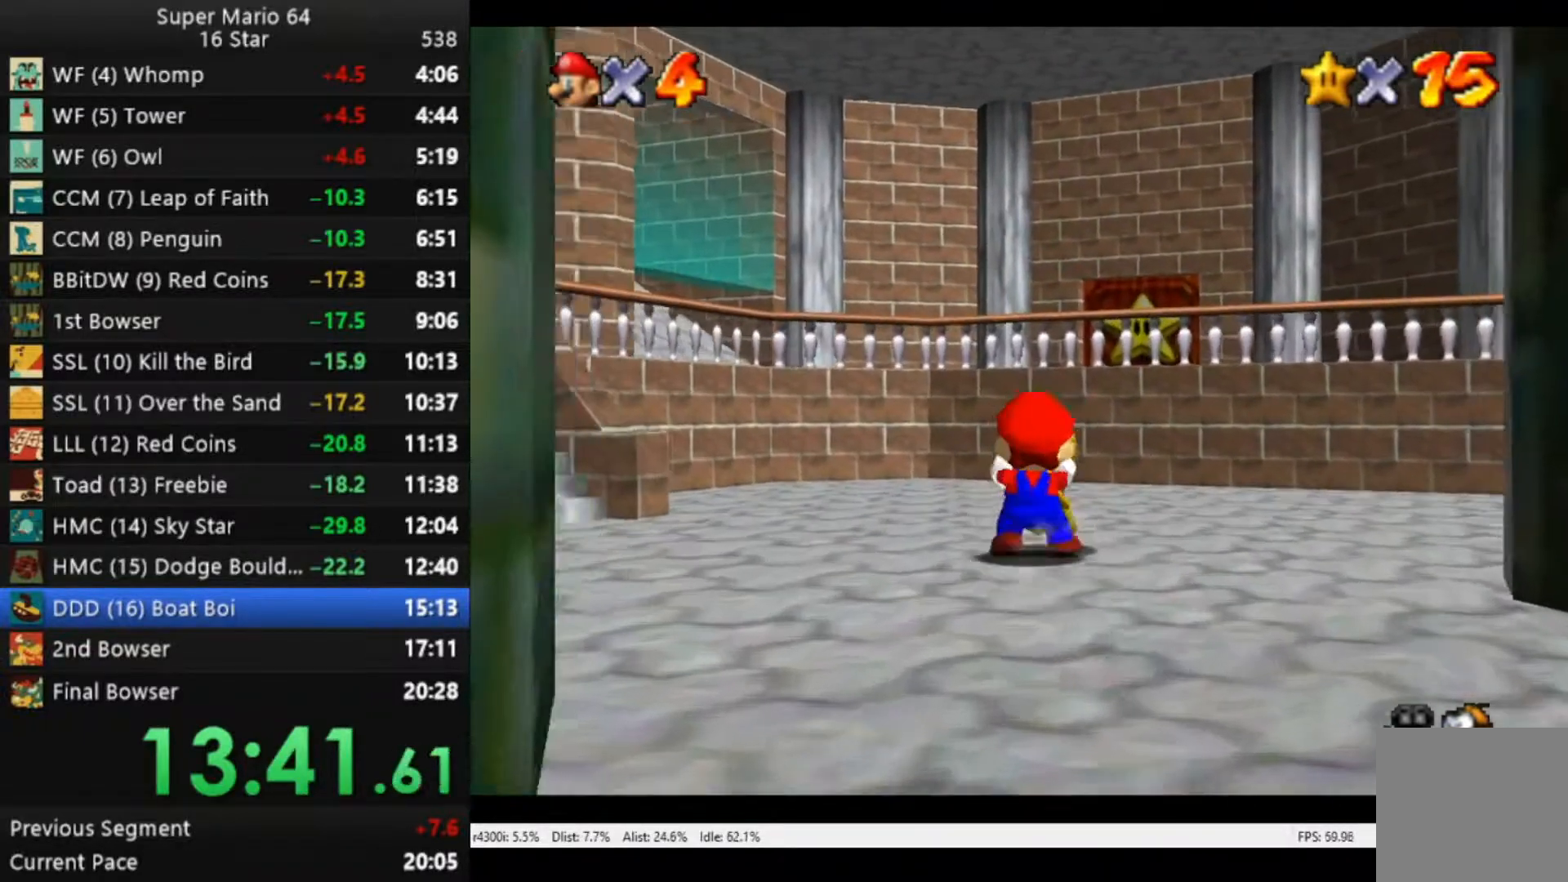
Gameplay with a controller (Xbox layout); each line is a JSON object with the inputs held at the frame after it. "events" lists button and stick changes between this image and that frame as [ms after this image, input, new state], when the widget could be followed in between.
{"buttons": [], "left_stick": "up", "right_stick": "center", "events": [[150, "A", "down"], [217, "A", "up"]]}
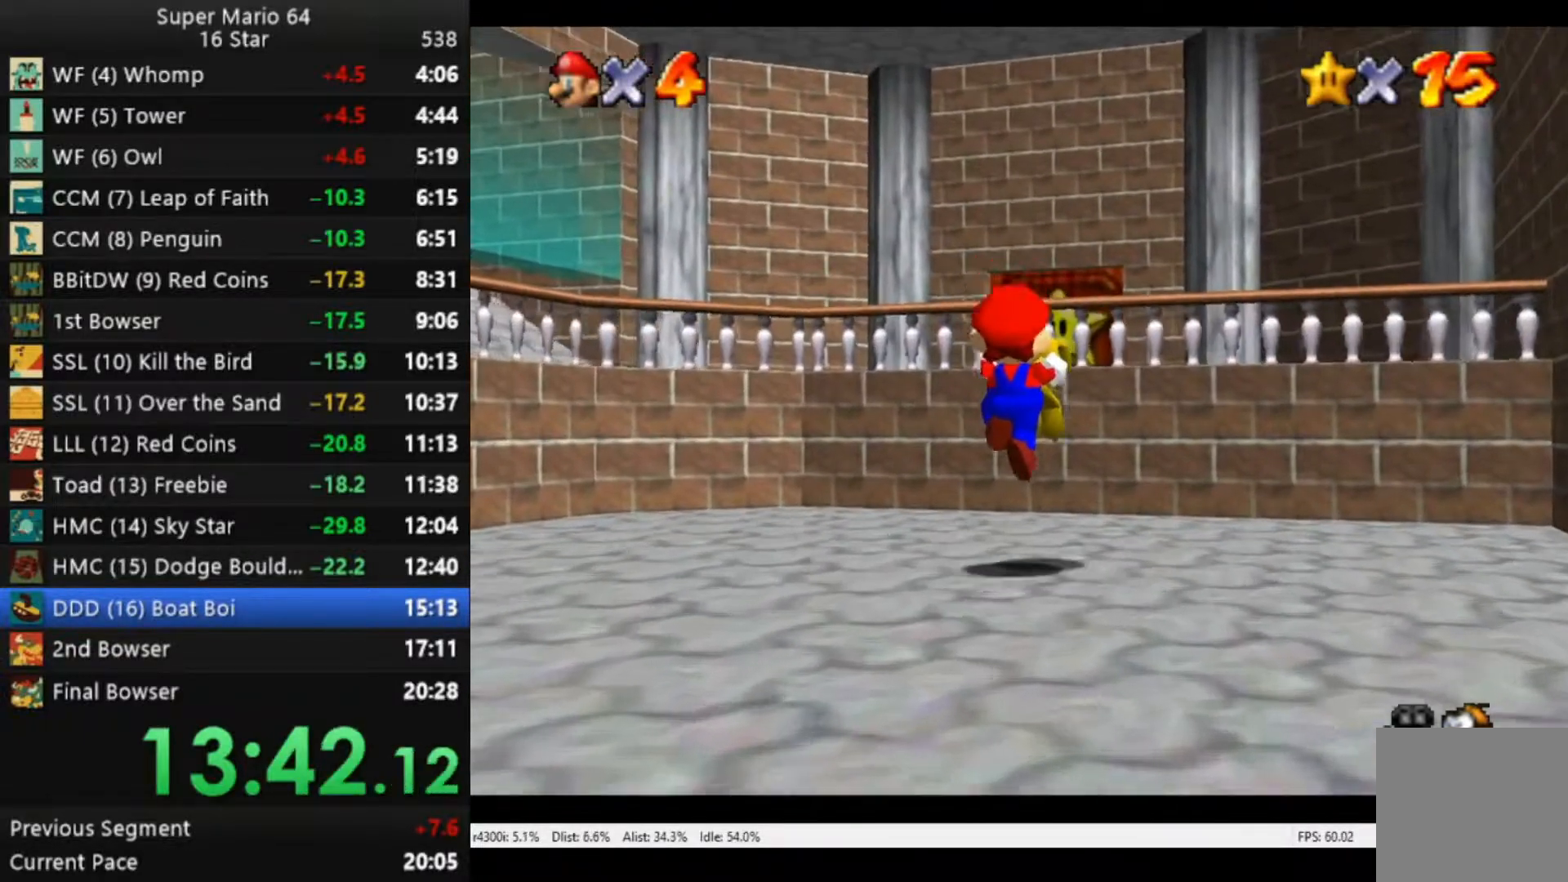
{"buttons": ["A"], "left_stick": "up", "right_stick": "center", "events": [[217, "A", "down"]]}
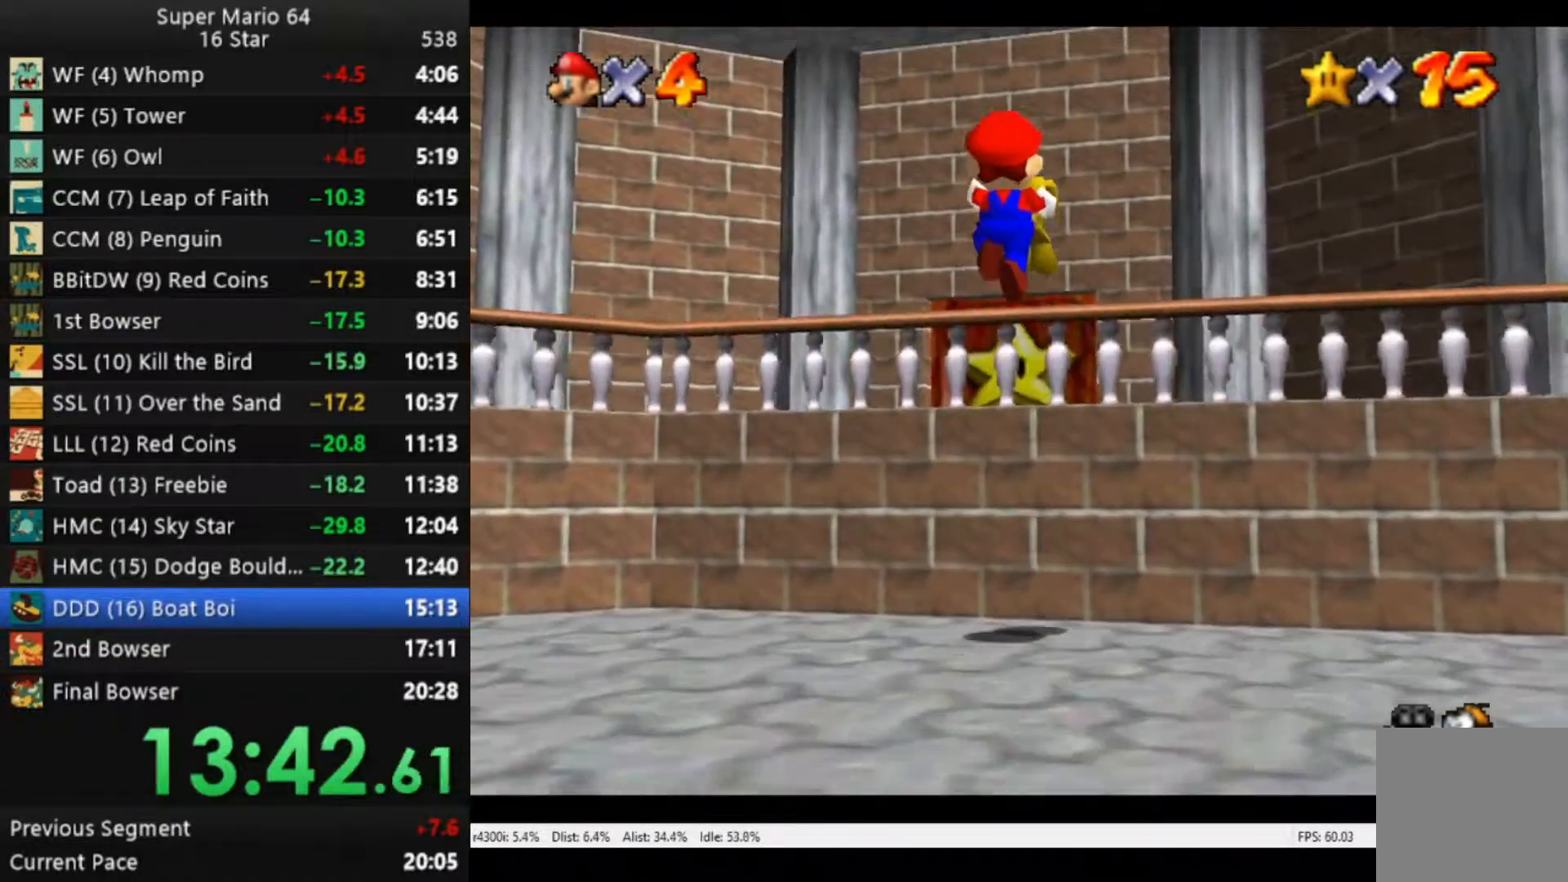
{"buttons": [], "left_stick": "up", "right_stick": "center", "events": [[283, "A", "up"]]}
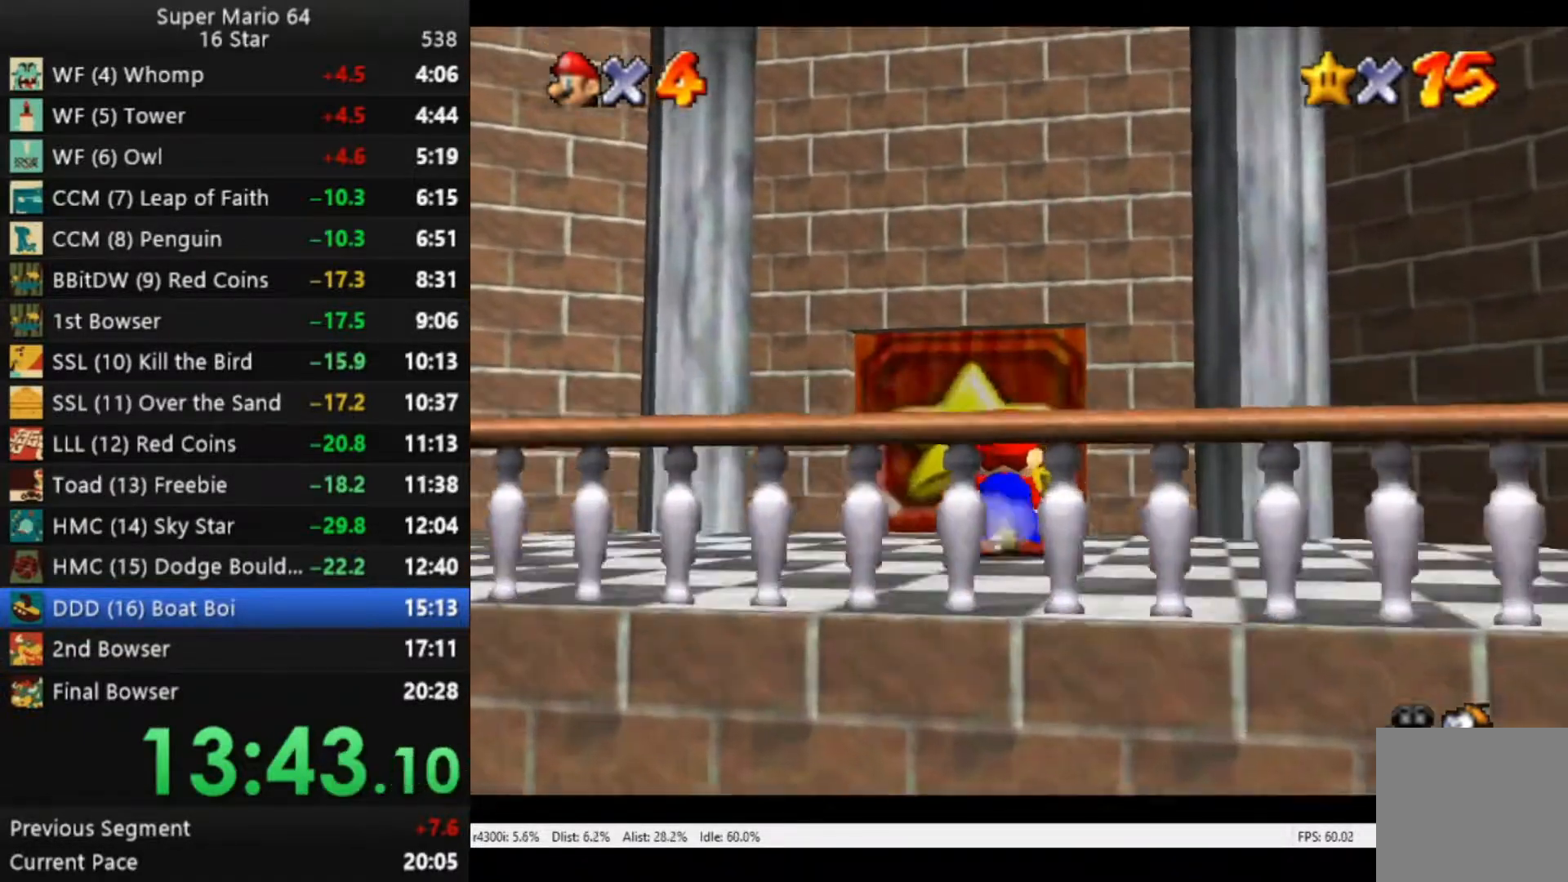
{"buttons": [], "left_stick": "up", "right_stick": "center", "events": []}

####

_Exercise_
Return the listing above in full and exactly, omitting all pictures.

_Written answer_
Gameplay with a controller (Xbox layout); each line is a JSON object with the inputs held at the frame after it. "events" lists button and stick changes between this image and that frame as [ms after this image, input, new state], when the widget could be followed in between.
{"buttons": [], "left_stick": "up", "right_stick": "center", "events": [[150, "A", "down"], [217, "A", "up"]]}
{"buttons": ["A"], "left_stick": "up", "right_stick": "center", "events": [[217, "A", "down"]]}
{"buttons": [], "left_stick": "up", "right_stick": "center", "events": [[283, "A", "up"]]}
{"buttons": [], "left_stick": "up", "right_stick": "center", "events": []}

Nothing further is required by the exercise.